2. The students were abiding by the law. There is no report yet of any students shooting back. Yup, nobody broke the law by bringing a gun on campus.

3. There was no help. No security, that I'm reading of. There was an attempted slaughter, that's what there was. These students, professors, they had NO HELP COMING.

Tell me, dear readers, what is wrong with this picture?

Guns on campuses aren't a problem. They're carried without problems in a number of states at a number of prestigious colleges, Go to Utah, New Hampshire, Vermont, they carry on those college campuses. It's when some dipshit with a dangerously egocentric view and a death wish comes along, that's when it all goes to hell.

If one of the students had been armed, if only one of them had been armed, tell me, how much worse could it have been? She brandishes her gun? He fires back? Hell, he/she gets shot? oooh, here's the big one. He hits a bystander! Yup, that'd make the situation worse..problem is, the fore-drawn conclusion is wrong.

According to Kramer and Kopel (it's a link) Your average Joe is not likely to hit a bystander. In studies across the United States, the plain ol everyday civilians, have a better record than the police, in hitting what they shoot at, and in /not/ hitting bystanders. In Miami, over six years, and 21,000 carry permits, no innocent bystanders were shot. In Missouri, police shot at the wrong guy at an 11% rate, while John Q Public had a 2% rate. In similar studies, and cited in the same paper above, civilians are more likely to apprehend, rebuke, or subdue the criminal (83%), as opposed to the police (68).

Well, with that settled, I guess she must get her gun taken away from her, then, huh, wouldn't be news fit to print if it didn't happen that way, eh? Wrong, again. Gary Kleck found, and documented in his book "Point Blank", that less than 1% of self defense cases, the, uh, estimated 700,000 to 2,000,000 a year, see guns being taken away from the crime victims.
Well, shit...guess he gets shot, then? Nope, again, Kleck, Point Blank, the lowest injury rates in defensive cases were found with those folks who resisted with guns. The second lowest injury rate was not resisting at all.

Well, shitfuck....we've got ourselves a quandry...

If statistics show that your everyday Dick and Jane are more competent than the police, why is it that people are so against concealed carry amongst these college students who only want to defend themselves and others?

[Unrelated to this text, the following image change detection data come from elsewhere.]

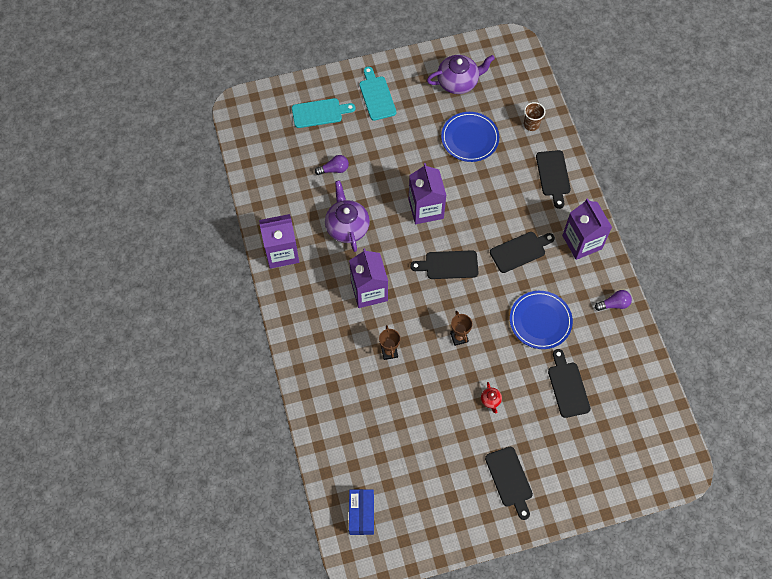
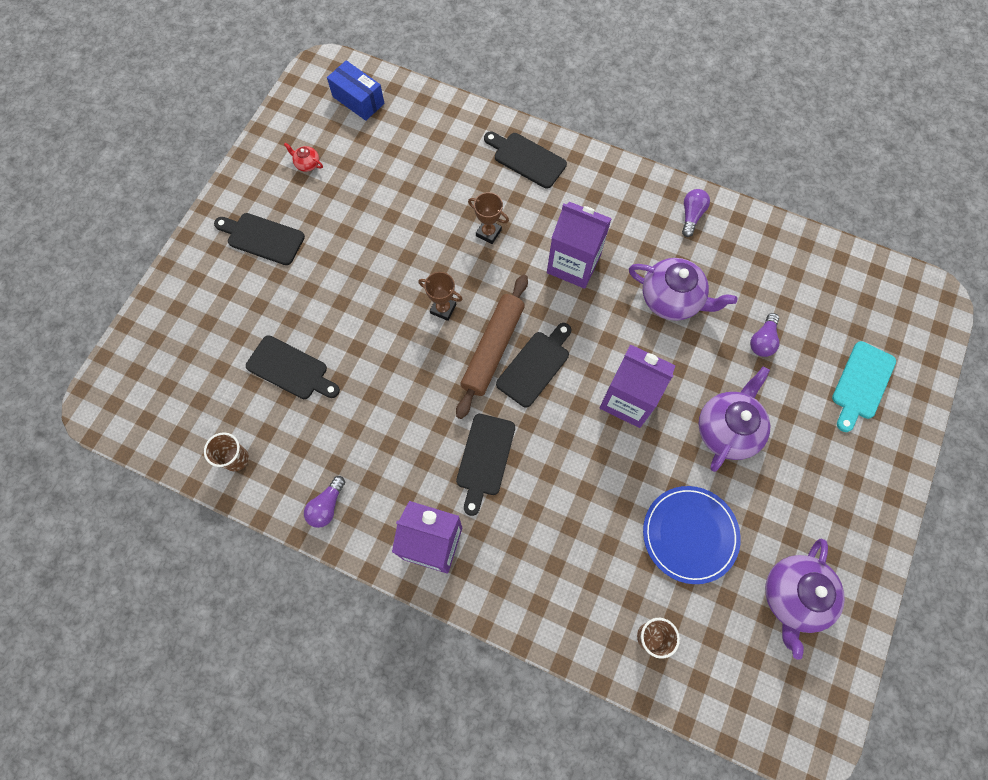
camera: 130 degrees right, 5 degrees up
purple carton [259,214,299,269] -> purple light bulb [682,189,710,237]
turquoise cutting board [359,67,396,121] -> none
red teapot [481,382,502,413] -> red teapot moved to [284,143,323,172]
blue plate [510,291,573,349] -> none
black cutting board [536,150,571,209] -> black cutting board moved to [484,132,567,189]
none -> brown cup [204,432,249,471]
none -> brown rolling pin [456,274,528,419]
none -> purple teapot [698,367,770,472]

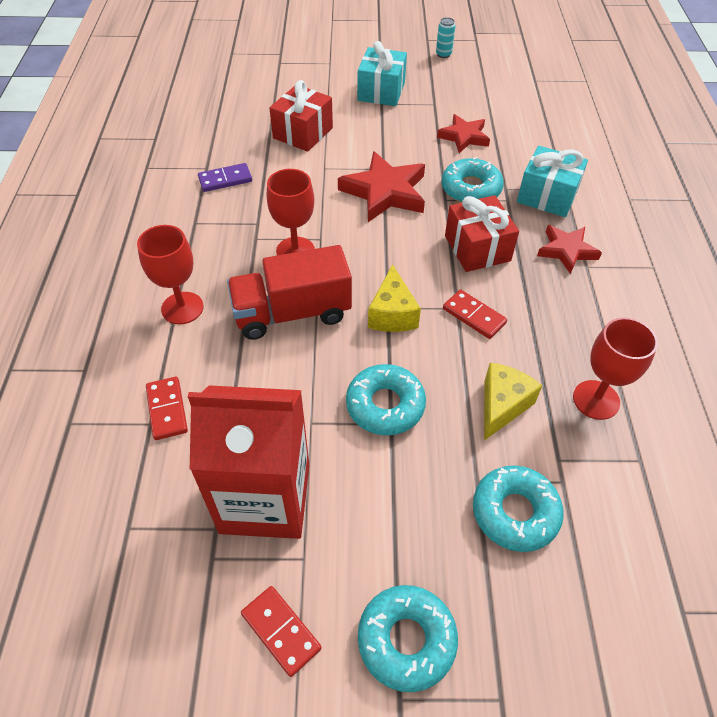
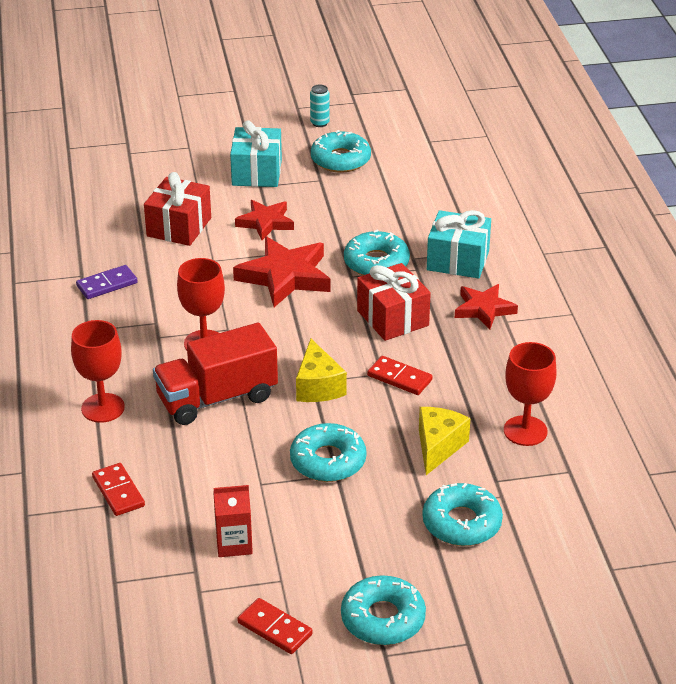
camera: 10 degrees left, 15 degrees down
red carton [188,385,309,539] -> red carton [213,485,253,557], size x0.45
red star [437,114,490,153] -> red star moved to [235,200,294,240]
none -> turquoise donut [311,130,371,173]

It pisses me off that a criminal can break the law, do their business, and leave a mess behind, and yet if a person who is prepared for an incident like that, who trains, who carries a gun, on the off chance that some shit where a weapon is needed /may/ go down, same as a person buckles up on the off-chance that they might get hit by another car, why is it that the person who carries a gun is subject to prosecution and punishment, when the suicidal mass murderer obviously has no deterrent.